Shares of ZIM Integrated Shipping Services Ltd. (NYSE:ZIM) rose 4% on Thursday after Globes reported that German shipping heavyweight Hapag-Lloyd (TG:HLAG) has made a preliminary acquisition bid for the company.
According to the report, the offer remains at an early stage, and formal negotiations have not yet begun. ZIM—currently the world’s ninth-largest container carrier with a 2.5% market share—has reportedly attracted attention from multiple potential buyers. The Israeli firm declined to comment on the developments.
Industry leaders MSC and Maersk, which control 20.2% and 14.3% of the global container shipping market respectively, have also been mentioned as possible suitors. ZIM’s current market capitalization stands at roughly $2.4 billion.
The takeover interest comes shortly after ZIM CEO Eli Glickman and shipping tycoon Rami Ungar submitted their own bid to acquire the company.

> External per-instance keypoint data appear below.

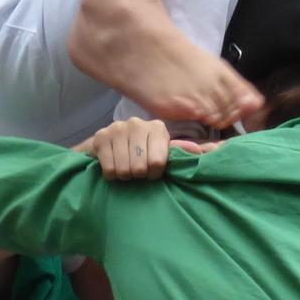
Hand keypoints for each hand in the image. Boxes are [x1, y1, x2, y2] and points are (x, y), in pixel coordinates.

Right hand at [73, 118, 202, 180]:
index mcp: (157, 127)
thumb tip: (199, 151)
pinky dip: (111, 174)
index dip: (154, 174)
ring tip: (125, 168)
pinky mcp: (100, 136)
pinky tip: (113, 165)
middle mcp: (137, 123)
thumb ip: (180, 151)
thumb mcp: (162, 151)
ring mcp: (117, 128)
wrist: (109, 144)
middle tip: (136, 170)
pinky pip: (109, 169)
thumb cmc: (141, 150)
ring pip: (124, 169)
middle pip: (139, 168)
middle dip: (138, 175)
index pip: (157, 163)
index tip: (151, 172)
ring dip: (124, 175)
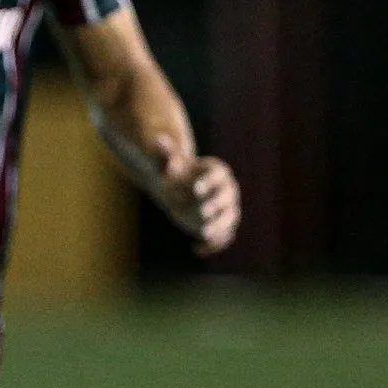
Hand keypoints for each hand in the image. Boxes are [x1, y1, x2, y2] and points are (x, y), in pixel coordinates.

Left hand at [154, 139, 240, 255]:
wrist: (177, 188)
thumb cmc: (171, 172)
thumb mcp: (165, 163)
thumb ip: (164, 154)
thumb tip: (158, 139)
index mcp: (217, 171)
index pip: (218, 176)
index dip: (209, 182)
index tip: (195, 189)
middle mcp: (227, 190)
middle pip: (228, 198)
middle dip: (216, 206)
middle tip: (201, 213)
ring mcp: (226, 209)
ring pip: (229, 219)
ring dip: (219, 228)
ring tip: (203, 234)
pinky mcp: (221, 225)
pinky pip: (224, 236)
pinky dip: (214, 244)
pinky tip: (196, 249)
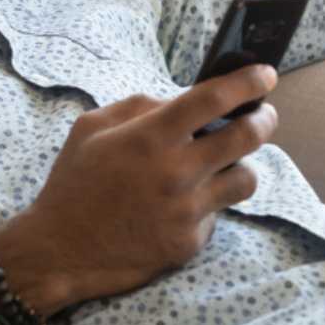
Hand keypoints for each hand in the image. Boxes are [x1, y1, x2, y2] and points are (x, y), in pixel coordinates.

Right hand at [0, 65, 279, 314]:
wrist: (60, 251)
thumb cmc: (73, 184)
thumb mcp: (91, 128)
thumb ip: (139, 107)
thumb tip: (181, 101)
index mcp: (151, 137)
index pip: (215, 98)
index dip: (248, 81)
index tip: (264, 73)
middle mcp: (176, 172)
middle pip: (247, 136)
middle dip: (264, 119)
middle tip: (262, 115)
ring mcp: (186, 211)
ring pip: (245, 179)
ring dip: (239, 166)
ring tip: (221, 164)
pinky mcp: (189, 242)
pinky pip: (217, 214)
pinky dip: (206, 204)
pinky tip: (181, 205)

Hapag-Lloyd’s interest is drawing additional scrutiny because of the company’s shareholder structure, which includes major stakes held by Qatar Holding LLC (12.3%) and Saudi Arabia’s Public Investment Fund (10.2%). ZIM’s workers committee has voiced opposition to a potential acquisition by the German carrier, which holds a 7.4% share of the global container shipping market.
ZIM’s board previously announced a strategic review after receiving the preliminary proposal from Glickman and Ungar to purchase all outstanding ordinary shares.